### Your goal
Lay out as a numbered list the part that opens with the line containing "pose: elev=27.6 azim=86.3" and closes with the last line, both included, omitting any blank lines. Leave the pictures out of the answer.

### Excerpted data
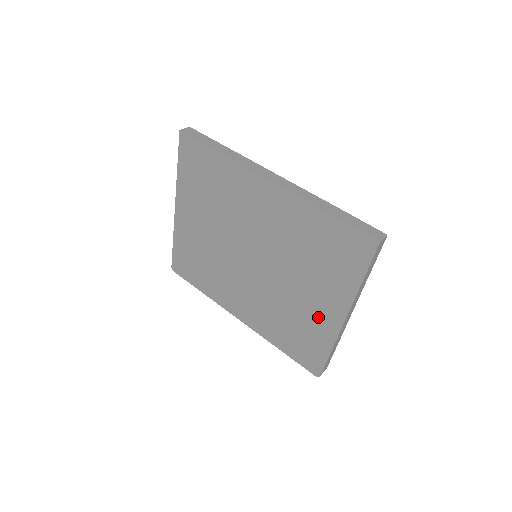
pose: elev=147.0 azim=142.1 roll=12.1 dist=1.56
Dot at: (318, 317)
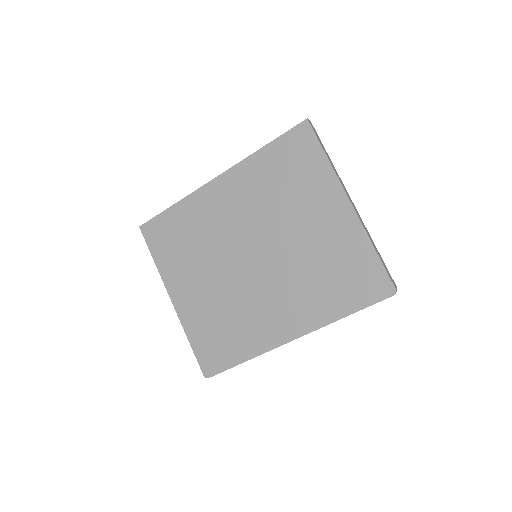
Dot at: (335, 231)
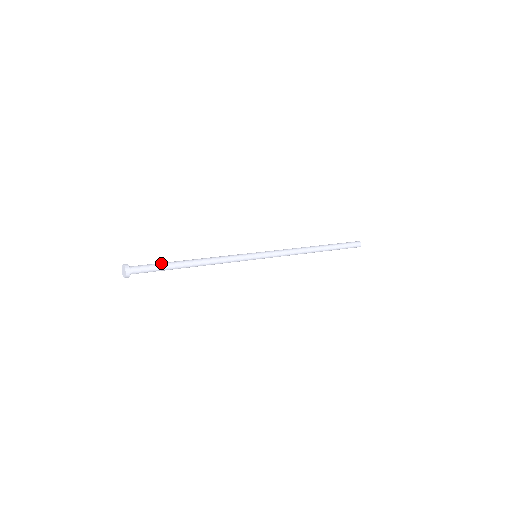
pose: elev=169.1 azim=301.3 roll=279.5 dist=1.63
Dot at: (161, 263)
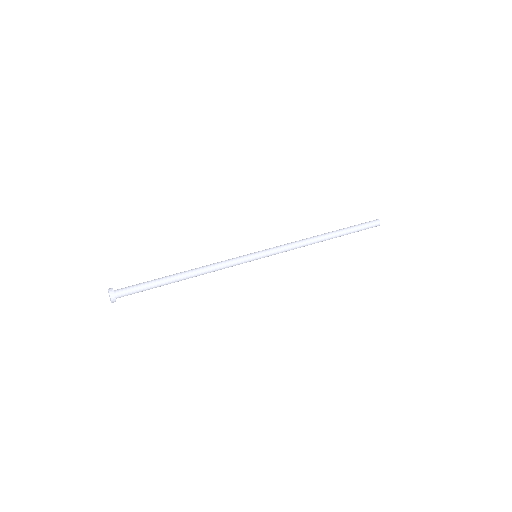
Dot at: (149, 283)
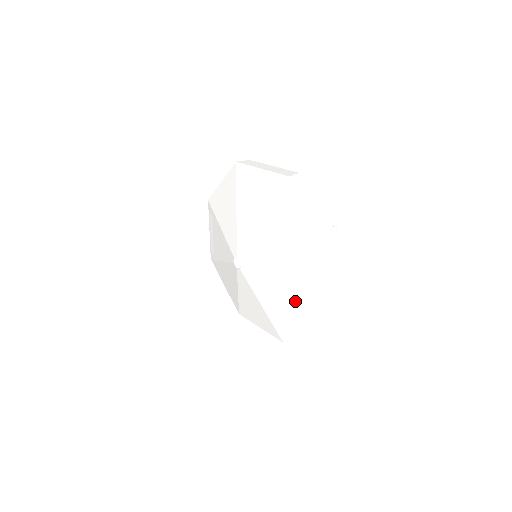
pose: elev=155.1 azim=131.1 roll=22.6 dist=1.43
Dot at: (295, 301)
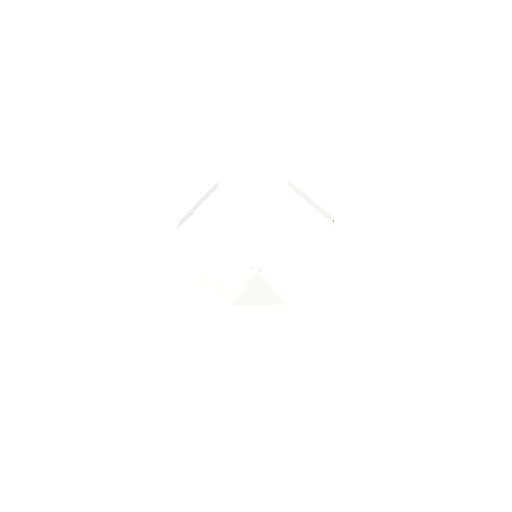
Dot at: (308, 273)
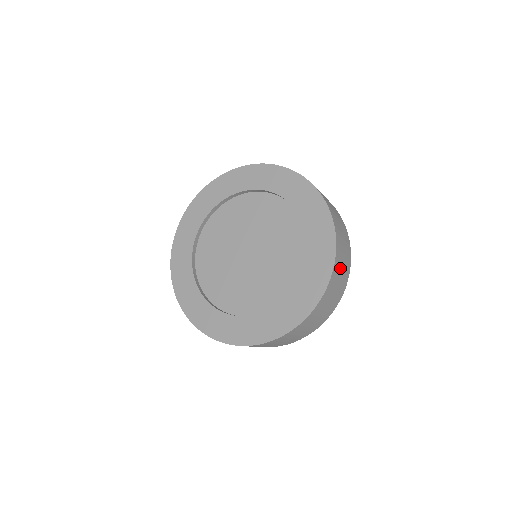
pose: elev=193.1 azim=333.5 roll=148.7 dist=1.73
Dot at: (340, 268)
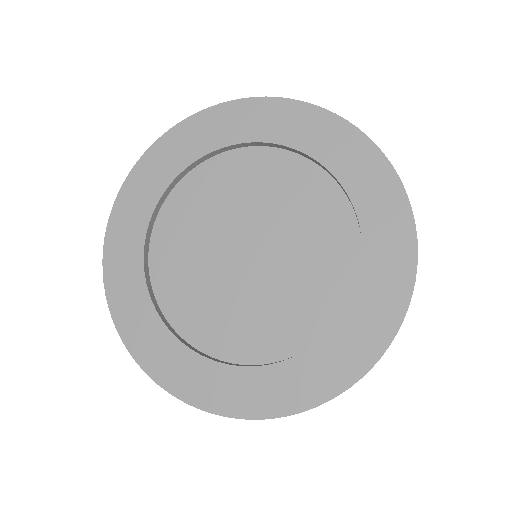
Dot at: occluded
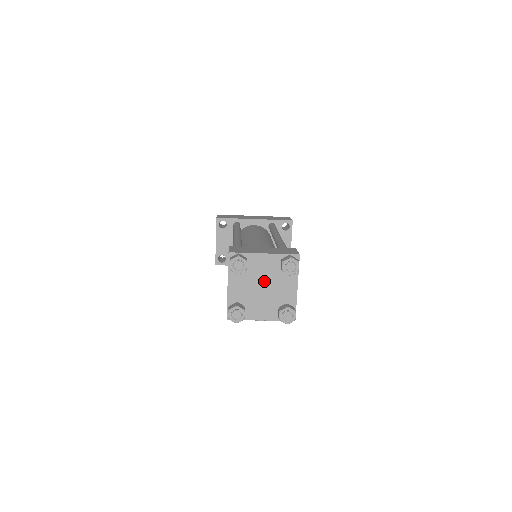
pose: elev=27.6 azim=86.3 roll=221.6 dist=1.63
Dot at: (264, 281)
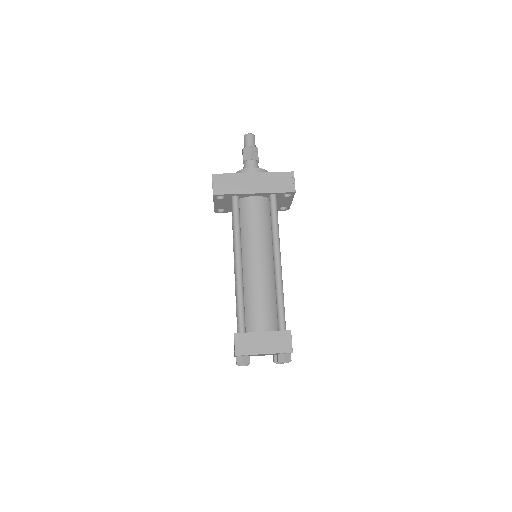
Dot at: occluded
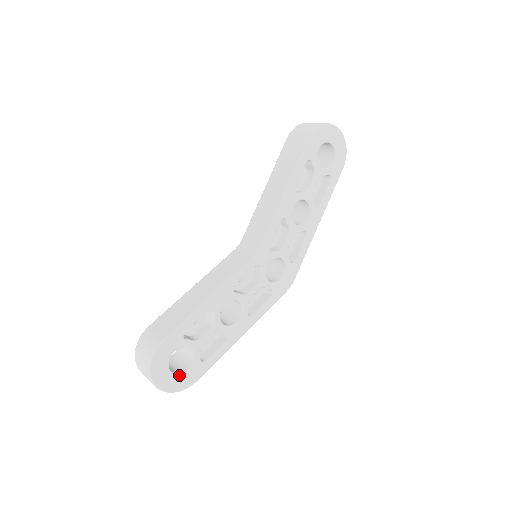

### Answer
1. pose: elev=27.6 azim=86.3 roll=221.6 dist=1.63
2. Dot at: (264, 281)
3. Dot at: occluded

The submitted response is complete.